[JOB 1] Pull out every line in the records that contains the string "track", treating uppercase and lowercase as distinct, and copy each such line unchanged.

[TEXT SEGMENT]
However, in each case, in no event may the Option be exercised later than the
expiration of the term specified in Section 3 hereof. If this Incentive Stock
Option is exercised after the expiration of the exercise periods that apply for
purposes of Section 422 of the Code, the Option will thereafter be treated as a
Non-Qualified Stock Option.

      8. Death. Unless otherwise provided by the Company, if the Optionee shall
die while still employed by the Company or one or more of its subsidiaries, the
Option may be exercised (to the extent that the Optionee shall have been
entitled to do so at the date of his or her death) by the Optionee's legal
representative or the person to whom the Option is transferred by will or the
applicable laws of descent and distribution, at any time within three (3) months
after the Optionee's death, but in no event later than the expiration of the
term specified in Section 3 hereof.

[EXTRACTED ENTRIES]
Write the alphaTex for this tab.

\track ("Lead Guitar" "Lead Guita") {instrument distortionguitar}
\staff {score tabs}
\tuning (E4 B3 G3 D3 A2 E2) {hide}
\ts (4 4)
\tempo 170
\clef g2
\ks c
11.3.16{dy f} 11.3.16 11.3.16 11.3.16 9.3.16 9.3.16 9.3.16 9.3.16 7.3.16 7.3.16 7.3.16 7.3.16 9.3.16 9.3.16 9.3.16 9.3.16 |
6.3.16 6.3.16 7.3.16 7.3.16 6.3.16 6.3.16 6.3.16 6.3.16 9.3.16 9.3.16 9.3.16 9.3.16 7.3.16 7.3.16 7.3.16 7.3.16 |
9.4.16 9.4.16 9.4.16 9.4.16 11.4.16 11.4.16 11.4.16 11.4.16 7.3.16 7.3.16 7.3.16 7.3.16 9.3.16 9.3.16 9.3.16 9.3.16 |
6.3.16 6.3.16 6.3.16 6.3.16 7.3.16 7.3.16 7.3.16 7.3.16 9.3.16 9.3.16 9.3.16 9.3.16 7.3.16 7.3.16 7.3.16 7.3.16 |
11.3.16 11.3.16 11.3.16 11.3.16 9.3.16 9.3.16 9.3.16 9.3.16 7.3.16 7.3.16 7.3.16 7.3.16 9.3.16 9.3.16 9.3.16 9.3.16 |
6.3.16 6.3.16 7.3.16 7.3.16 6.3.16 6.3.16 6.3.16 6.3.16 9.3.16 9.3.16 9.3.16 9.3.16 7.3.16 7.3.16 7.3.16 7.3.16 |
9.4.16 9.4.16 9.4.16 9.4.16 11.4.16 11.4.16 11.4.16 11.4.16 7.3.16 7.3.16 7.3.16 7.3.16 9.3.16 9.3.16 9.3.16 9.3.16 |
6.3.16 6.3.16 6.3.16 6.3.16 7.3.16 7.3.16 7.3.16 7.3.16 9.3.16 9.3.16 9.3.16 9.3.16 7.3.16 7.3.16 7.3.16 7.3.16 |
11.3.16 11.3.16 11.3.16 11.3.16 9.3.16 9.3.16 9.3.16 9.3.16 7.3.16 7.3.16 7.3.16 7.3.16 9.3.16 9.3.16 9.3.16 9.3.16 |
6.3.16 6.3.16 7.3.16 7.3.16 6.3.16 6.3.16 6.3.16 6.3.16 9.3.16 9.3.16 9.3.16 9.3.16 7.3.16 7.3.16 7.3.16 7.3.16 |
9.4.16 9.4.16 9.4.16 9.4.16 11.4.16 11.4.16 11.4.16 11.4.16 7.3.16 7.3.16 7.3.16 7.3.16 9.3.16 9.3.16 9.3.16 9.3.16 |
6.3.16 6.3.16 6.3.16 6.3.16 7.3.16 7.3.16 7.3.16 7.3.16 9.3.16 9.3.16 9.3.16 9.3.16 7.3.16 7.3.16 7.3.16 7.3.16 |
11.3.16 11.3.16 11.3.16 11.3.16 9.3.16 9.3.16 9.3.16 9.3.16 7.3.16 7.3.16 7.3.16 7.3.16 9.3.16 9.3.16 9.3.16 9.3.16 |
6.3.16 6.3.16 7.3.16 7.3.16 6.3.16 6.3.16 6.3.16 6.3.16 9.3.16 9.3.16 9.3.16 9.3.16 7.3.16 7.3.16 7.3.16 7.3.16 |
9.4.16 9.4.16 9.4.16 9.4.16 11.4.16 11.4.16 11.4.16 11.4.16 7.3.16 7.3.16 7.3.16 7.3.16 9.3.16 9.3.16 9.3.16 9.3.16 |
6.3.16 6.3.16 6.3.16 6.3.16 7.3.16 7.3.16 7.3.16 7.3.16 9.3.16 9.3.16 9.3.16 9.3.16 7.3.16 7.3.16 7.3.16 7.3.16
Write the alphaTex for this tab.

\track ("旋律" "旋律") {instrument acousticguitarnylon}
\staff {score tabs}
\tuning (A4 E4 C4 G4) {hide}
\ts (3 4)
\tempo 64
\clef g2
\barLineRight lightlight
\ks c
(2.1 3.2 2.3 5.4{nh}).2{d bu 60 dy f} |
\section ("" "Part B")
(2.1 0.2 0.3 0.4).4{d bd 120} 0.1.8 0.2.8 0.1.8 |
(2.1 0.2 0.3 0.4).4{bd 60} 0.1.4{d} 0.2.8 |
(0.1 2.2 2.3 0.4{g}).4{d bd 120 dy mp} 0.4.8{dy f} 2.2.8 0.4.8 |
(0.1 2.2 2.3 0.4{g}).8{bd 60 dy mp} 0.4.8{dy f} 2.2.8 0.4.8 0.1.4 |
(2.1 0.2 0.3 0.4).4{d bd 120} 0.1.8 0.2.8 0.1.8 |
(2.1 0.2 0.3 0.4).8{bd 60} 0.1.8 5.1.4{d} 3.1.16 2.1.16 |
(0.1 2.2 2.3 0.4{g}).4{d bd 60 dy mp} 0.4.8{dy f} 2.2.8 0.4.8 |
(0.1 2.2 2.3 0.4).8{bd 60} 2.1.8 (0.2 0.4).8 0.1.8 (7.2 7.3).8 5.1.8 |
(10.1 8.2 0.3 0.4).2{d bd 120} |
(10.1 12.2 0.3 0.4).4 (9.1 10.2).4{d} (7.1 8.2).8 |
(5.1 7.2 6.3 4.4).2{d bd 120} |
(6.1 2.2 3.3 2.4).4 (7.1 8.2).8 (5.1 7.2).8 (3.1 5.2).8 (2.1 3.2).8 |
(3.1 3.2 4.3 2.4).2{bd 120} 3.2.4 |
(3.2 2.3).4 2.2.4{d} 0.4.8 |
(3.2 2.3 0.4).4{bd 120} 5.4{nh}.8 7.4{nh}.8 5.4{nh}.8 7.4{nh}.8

[JOB 2] From the option agreement text, output the passage that begins at the words "However, in each" and stops after "Non-Qualified Stock Option.", reproduced verbatim.

[FULL RESPONSE 1]
\track ("Lead Guitar" "Lead Guita") {instrument distortionguitar}
\track ("旋律" "旋律") {instrument acousticguitarnylon}

[FULL RESPONSE 2]
However, in each case, in no event may the Option be exercised later than the
expiration of the term specified in Section 3 hereof. If this Incentive Stock
Option is exercised after the expiration of the exercise periods that apply for
purposes of Section 422 of the Code, the Option will thereafter be treated as a
Non-Qualified Stock Option.